INPUT DATA Block Start
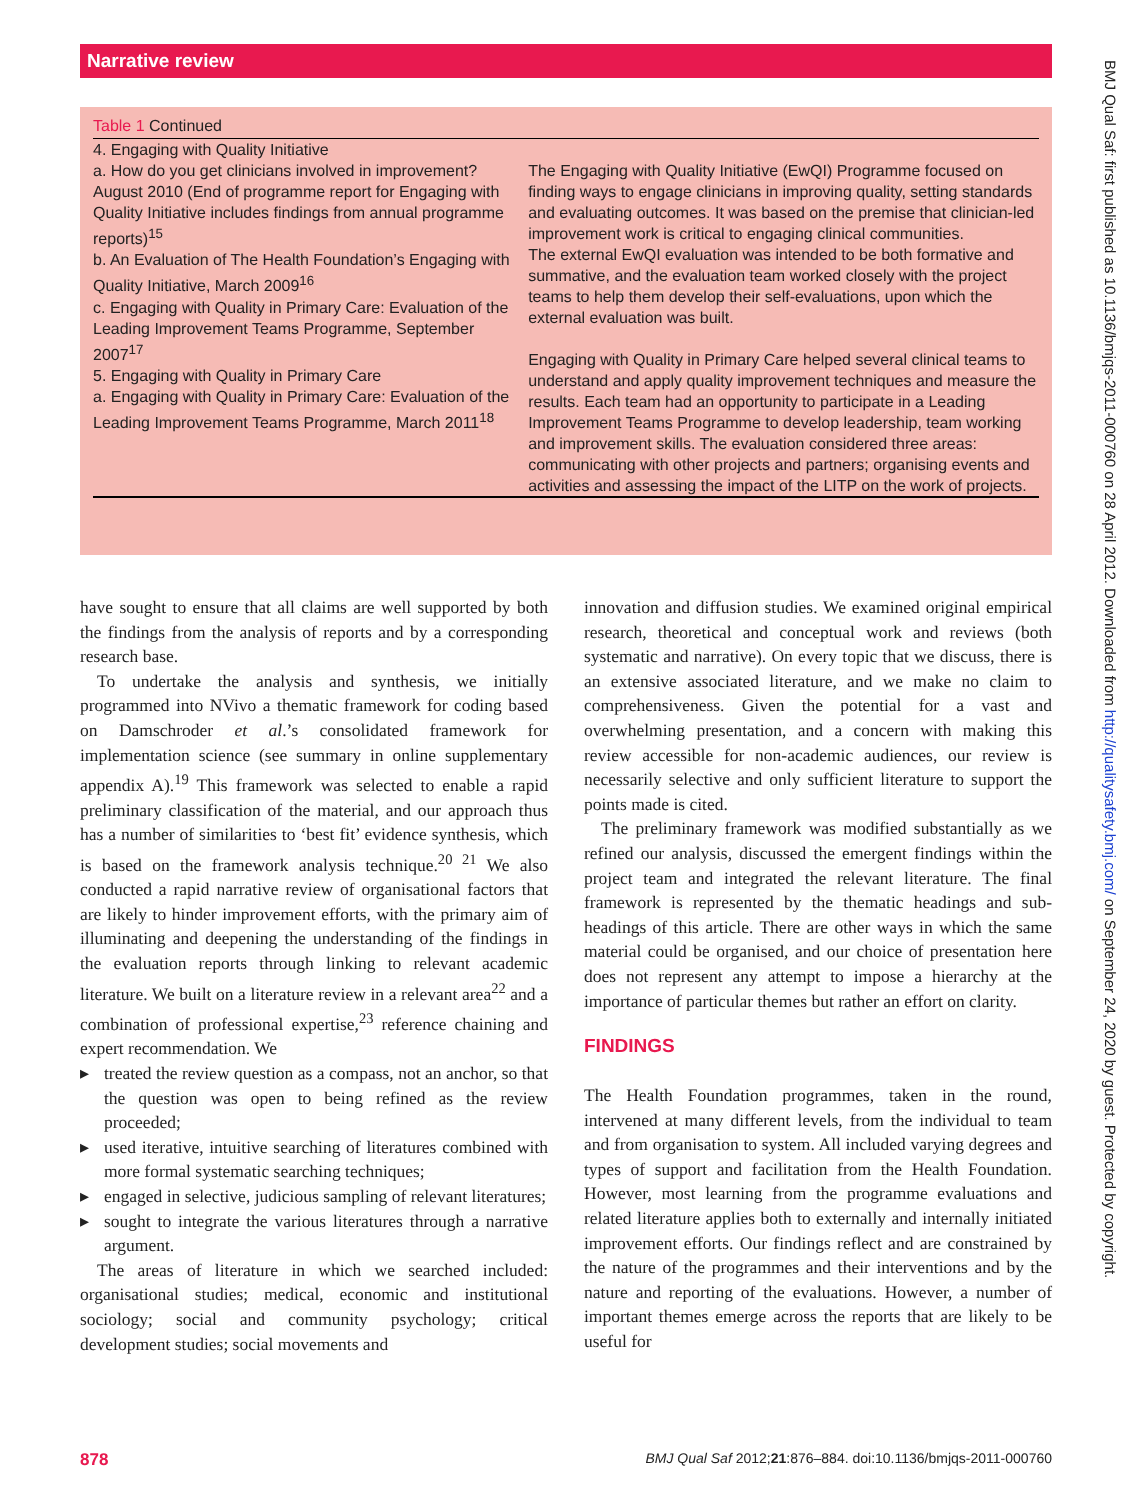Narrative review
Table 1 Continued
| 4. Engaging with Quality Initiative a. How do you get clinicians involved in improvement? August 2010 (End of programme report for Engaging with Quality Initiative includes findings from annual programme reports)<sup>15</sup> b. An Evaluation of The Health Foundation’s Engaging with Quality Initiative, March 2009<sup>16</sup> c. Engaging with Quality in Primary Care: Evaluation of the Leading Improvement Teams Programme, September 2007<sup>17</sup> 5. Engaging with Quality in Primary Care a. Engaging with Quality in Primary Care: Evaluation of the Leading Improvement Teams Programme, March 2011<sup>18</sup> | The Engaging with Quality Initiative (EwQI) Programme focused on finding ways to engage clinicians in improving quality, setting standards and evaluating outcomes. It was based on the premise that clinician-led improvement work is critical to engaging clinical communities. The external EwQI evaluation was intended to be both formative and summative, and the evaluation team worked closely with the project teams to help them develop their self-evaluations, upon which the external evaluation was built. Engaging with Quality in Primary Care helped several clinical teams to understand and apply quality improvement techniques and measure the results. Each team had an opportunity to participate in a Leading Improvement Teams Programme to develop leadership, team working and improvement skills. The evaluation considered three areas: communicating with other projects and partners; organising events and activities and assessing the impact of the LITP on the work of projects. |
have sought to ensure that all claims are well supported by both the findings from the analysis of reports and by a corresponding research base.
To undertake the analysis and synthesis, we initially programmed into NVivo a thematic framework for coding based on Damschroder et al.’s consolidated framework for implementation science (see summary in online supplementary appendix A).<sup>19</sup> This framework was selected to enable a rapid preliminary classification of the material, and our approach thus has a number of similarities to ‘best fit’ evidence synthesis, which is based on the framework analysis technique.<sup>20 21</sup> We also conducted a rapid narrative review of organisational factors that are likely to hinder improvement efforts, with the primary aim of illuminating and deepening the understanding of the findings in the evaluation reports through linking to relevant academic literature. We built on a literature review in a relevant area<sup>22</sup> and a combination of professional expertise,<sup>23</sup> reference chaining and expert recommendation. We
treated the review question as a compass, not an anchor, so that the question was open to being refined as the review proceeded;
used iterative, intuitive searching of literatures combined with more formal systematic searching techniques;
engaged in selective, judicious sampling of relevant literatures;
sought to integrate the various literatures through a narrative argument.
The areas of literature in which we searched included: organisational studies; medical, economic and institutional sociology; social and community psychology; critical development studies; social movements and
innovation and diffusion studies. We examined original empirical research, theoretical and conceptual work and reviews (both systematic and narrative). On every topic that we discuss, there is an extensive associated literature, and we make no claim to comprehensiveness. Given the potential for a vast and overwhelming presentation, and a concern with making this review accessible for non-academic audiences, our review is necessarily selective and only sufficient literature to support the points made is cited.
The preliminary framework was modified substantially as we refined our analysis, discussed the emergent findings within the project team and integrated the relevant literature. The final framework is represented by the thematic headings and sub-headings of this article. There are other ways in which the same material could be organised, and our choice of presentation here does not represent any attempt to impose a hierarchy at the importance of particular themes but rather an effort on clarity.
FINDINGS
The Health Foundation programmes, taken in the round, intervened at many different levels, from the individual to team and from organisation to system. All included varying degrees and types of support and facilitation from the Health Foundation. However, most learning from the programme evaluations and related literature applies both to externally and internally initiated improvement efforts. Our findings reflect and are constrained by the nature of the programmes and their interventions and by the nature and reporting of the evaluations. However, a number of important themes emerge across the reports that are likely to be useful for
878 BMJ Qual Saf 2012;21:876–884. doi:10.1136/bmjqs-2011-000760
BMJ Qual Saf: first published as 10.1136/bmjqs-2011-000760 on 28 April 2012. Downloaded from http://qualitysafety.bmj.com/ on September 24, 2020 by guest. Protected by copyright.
INPUT DATA Block End
INPUT DATA Block Start
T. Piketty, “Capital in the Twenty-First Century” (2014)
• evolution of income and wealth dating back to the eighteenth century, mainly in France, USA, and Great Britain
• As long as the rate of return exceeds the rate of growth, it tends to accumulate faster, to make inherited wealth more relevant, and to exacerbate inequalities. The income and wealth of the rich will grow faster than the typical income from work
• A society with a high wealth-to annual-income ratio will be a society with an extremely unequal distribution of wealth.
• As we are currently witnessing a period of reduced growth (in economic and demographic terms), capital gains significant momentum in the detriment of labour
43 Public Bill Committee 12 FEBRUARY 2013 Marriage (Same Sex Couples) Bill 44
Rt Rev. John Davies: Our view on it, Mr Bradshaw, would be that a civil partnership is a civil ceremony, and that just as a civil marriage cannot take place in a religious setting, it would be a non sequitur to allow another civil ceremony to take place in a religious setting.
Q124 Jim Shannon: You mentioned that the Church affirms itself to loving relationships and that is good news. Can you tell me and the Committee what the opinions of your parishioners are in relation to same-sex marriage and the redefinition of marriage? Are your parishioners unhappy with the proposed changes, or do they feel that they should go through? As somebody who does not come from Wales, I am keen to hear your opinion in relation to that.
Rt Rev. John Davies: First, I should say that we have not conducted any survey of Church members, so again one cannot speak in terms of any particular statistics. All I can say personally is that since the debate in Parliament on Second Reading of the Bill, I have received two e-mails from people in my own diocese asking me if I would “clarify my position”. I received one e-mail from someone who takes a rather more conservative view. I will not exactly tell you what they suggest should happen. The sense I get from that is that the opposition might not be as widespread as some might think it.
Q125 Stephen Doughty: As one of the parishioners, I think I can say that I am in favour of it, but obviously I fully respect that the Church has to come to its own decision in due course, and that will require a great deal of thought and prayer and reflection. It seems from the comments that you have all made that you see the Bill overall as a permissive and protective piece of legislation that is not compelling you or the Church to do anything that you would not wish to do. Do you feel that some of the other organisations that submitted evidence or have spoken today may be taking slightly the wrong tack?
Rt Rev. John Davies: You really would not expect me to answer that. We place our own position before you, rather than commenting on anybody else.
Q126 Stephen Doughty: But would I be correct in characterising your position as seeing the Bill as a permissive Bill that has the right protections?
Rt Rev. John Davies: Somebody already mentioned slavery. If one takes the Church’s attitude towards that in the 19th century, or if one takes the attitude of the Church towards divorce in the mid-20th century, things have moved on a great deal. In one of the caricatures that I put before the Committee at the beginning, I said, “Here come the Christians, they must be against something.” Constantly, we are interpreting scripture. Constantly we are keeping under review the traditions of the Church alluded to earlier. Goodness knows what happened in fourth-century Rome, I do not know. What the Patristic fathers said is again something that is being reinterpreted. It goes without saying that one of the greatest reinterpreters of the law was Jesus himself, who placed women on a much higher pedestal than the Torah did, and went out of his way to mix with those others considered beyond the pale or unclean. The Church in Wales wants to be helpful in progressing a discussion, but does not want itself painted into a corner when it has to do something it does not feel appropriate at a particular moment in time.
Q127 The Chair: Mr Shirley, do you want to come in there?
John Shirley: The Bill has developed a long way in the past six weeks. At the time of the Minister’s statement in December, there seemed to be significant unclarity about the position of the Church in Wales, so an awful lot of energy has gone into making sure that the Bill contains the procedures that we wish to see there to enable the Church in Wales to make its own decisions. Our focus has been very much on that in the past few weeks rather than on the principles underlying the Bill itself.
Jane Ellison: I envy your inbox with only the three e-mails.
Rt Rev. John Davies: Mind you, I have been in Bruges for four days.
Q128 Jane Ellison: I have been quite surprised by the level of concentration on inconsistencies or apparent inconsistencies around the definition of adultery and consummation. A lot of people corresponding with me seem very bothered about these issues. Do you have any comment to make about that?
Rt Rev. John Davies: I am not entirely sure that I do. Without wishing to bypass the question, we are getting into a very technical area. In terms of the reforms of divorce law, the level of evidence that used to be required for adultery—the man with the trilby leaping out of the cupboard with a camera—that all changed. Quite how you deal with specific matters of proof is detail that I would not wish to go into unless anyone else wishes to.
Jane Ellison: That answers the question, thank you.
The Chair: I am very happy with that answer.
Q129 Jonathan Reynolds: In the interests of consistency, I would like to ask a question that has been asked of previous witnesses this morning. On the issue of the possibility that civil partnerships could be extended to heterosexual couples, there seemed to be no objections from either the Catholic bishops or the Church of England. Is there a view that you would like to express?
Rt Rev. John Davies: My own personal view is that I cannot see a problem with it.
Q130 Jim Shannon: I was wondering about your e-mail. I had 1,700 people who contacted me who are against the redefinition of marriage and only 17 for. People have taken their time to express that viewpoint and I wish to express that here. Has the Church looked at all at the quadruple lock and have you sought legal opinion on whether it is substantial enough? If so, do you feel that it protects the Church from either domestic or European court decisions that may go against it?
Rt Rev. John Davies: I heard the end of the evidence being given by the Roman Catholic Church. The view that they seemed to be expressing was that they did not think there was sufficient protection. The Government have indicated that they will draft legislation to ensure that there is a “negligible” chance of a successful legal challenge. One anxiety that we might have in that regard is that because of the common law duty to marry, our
INPUT DATA Block End
_ABOUT THIS TASK_
Among the entries, how many lines contain the string "growth"? Give the number without anything else.

_ANSWER TO THE EXERCISE_
2